LA MANCANZA DI INSIGNE – Discorso diverso per José Maria Callejon. Otto gol nelle prime dieci partite di campionato (l’ultimo proprio contro la Roma, prossimo avversario degli azzurri), una mancata convocazione in Nazionale da cancellare sul campo e la voglia di respingere le voci di calciomercato che lo volevano lontano da Napoli. Lo spagnolo era carico per la nuova stagione nonostante l’eliminazione ai preliminari di Champions League ma ad un tratto qualcosa si è inceppato. Il calo evidente di Callejon, sopratutto in termini di gol, è stato netto e coincide con l’infortunio di Lorenzo Insigne, l’unico in grado di premiare i suoi continui tagli in profondità. Basta osservare un’intera partita del Napoli per capire come l’ex Real Madrid continui a cercare lo spazio giusto per infilare le difese avversarie ma il più delle volte i suoi sforzi non vengono premiati. L’anno scorso ci pensava Inler in prima battuta, poi Jorginho e infine Insigne a lanciare la freccia spagnola mentre quest’anno la scarsa forma dei due e l’infortunio del napoletano hanno cancellato ogni possibilità di “dialogo”. Impossibile chiedere a Gargano e David Lopez un lavoro del genere, non è nelle loro corde. Da tempo l’ex Real Madrid è così costretto a ritagliarsi uno spazio non idoneo alle sue caratteristiche e questo senso di smarrimento incide anche sulla sua freddezza, tanto che nelle pochissime occasioni capitate ha fallito clamorosamente, in netta contrapposizione con quanto dimostrato lo scorso anno.

TURNOVER – E allora cosa fare? Questo insieme di fattori ha scombussolato la guida tecnica. Il piano di Rafa Benitez ha perso certezze nel corso della stagione, tante le delusioni e poche le correzioni effettuate. Da un tecnico metodico e scientifico è difficile aspettarsi innovazioni o alternative differenti al copione steso durante una lunga carriera di successi. Per certi versi anche la Roma con lo stesso che ha travolto Garcia, ha vissuto un problema simile. Il francese è ancorato al suo credo calcistico e si è smarrito dopo la partenza di Gervinho per la Coppa d’Africa. Inoltre la filosofia di Benitez  ha sempre dato grande considerazione al turnover e alla necessità di lottare su tre fronti, cosa che il Napoli sta facendo nonostante tutte le difficoltà ed elemento fondamentale per dare alla rosa la giusta mentalità vincente.
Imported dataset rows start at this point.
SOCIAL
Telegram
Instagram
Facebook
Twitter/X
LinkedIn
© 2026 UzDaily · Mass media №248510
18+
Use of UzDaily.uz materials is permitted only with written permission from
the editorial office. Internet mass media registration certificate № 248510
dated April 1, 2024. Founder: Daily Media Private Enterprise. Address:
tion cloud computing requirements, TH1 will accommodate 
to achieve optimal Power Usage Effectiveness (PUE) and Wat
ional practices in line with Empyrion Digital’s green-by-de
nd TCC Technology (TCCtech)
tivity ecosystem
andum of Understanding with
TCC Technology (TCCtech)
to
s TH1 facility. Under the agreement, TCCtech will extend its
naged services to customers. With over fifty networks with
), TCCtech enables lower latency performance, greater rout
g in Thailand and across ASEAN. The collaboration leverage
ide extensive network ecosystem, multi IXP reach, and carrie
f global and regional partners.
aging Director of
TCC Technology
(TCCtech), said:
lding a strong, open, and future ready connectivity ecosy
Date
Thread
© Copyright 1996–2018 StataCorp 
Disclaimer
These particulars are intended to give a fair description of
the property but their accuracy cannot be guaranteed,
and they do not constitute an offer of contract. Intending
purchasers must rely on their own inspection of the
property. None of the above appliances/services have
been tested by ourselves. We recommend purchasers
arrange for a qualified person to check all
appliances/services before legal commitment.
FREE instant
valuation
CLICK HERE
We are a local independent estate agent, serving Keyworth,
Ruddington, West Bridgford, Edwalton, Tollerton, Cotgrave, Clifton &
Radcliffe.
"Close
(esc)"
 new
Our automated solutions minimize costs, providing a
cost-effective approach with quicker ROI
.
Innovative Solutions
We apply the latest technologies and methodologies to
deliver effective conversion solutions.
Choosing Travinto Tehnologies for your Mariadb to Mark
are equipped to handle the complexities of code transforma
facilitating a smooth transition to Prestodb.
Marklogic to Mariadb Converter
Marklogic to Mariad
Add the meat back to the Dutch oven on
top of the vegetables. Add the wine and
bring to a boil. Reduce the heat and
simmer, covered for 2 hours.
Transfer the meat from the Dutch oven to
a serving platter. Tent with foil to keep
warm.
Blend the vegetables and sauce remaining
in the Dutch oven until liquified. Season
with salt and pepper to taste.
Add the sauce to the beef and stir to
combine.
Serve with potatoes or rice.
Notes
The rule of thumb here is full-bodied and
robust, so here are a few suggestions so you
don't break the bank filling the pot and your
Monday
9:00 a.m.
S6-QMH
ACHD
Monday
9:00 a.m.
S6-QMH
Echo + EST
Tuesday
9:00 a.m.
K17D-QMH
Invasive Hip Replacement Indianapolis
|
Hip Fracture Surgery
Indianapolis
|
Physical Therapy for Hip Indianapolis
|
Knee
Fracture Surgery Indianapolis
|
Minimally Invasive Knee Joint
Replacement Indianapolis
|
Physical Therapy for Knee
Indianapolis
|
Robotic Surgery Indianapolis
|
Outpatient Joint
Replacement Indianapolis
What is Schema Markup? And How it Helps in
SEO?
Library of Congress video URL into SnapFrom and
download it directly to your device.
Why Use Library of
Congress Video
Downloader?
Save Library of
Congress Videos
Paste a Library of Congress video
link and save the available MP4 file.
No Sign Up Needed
Qualche errore c’è stato anche da parte del tecnico spagnolo, troppo legato al suo calcio e poco propenso a cambiare nonostante i tanti segnali. Lo spagnolo ha puntato su Gabbiadini sperando nel recupero dei tanti elementi persi per strada, snobbando eventuali elementi da inserire in rosa, è apparso decisivo nelle coppe e non nei match di campionato e ha insistito su alcuni giocatori che probabilmente andavano messi da parte, sconfessando il rigido turnover.

Pecche, errori di valutazioni e  dettagli di una stagione che nonostante tutto è ancora apertissima. Sabato contro la Roma, con tutti gli effettivi a disposizione, una sfida da non fallire per ritornare ad una vittoria che manca in campionato dal 23 febbraio e per iniziare al meglio un aprile di fuoco: dopo la Roma, mercoledì 8 aprile Napoli-Lazio, semifinale di ritorno di Coppa Italia poi Napoli-Fiorentina il 12 aprile, altra partita fondamentale per la rincorsa alla seconda (o terza) piazza, e l’andata dei quarti di Europa League con il Wolfsburg il 16 aprile in Germania.